Summer Stuffed Chicken
- 2 boneless skinless chicken breasts
- 2 ounces cream cheese
- 2 ounces grated cheese -- choose your favorite variety
- 1/2 red bell pepper, seeded and chopped
- 1 tablespoon Italian seasoning, divided
- 2-6 whole basil leaves -- depending on size
- Salt and pepper for seasoning
- 1/4 cup freshly grated parmesan cheese
Preheat the oven to 400 degrees. Spray a glass casserole dish with cooking spray. Using a sharp knife, carefully cut a pocket into the thickest side of each chicken breast. Slide the knife to the far edges of the inside of the breast without poking another hole in it.

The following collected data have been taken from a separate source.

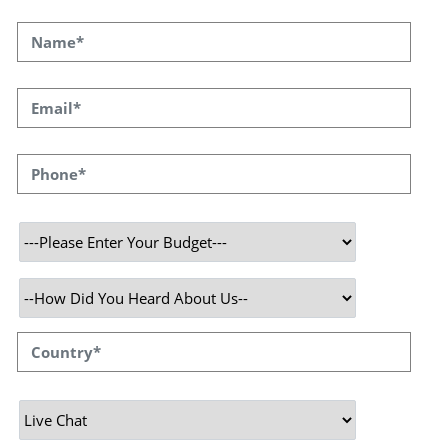
With Ease
Have you ever found yourself lost on a
website, searching for answers to your
questions but needing help figuring out where
to turn? That's where our live chat service
comes into play. Work smarter with instant
support, real-time responses, and a friendly AI
to help you 24/7.
At Speqto Technologies, we believe in making
online experiences smooth and friendly. Our
new Live Chat Service is like having a friendly
assistant with you, ready to jump in whenever
you have a query. No robots, no long waiting
times, just real-time assistance tailored to
your needs. Because let's face it - in this
digital age, waiting is out of fashion! We
understand that your time is valuable, and we
promise swift responses and genuine
conversations with our Live Chat. Our team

In a small bowl, combine the cream cheese, grated cheese, chopped red pepper and 2 teaspoons of the Italian seasoning in a small bowl. Laying the basil leaves in an overlapping pattern (or just use 2 large basil leaves), spoon half the cream cheese mixture into each "leaf satchel". Fold the leaves to form a basil pouch filled with the cream cheese mixture.
Carefully slide one basil pouch into the cavity you cut into each chicken breast. I like to make sure the part of the pouch most covered by basil is facing toward the opening of the chicken cavity to help limit how much filling bakes out. Sprinkle the top of the chicken with the remaining Italian seasoning.
Bake the chicken for about 30 minutes (until chicken is no longer pink) in the preheated oven. Pull chicken out of oven and turn the oven to a high broil. Sprinkle the chicken with Parmesan cheese. Broil the chicken until the cheese is browned and bubbly, about 5 minutes. Make sure you spoon any filling that comes out during baking onto the chicken when serving!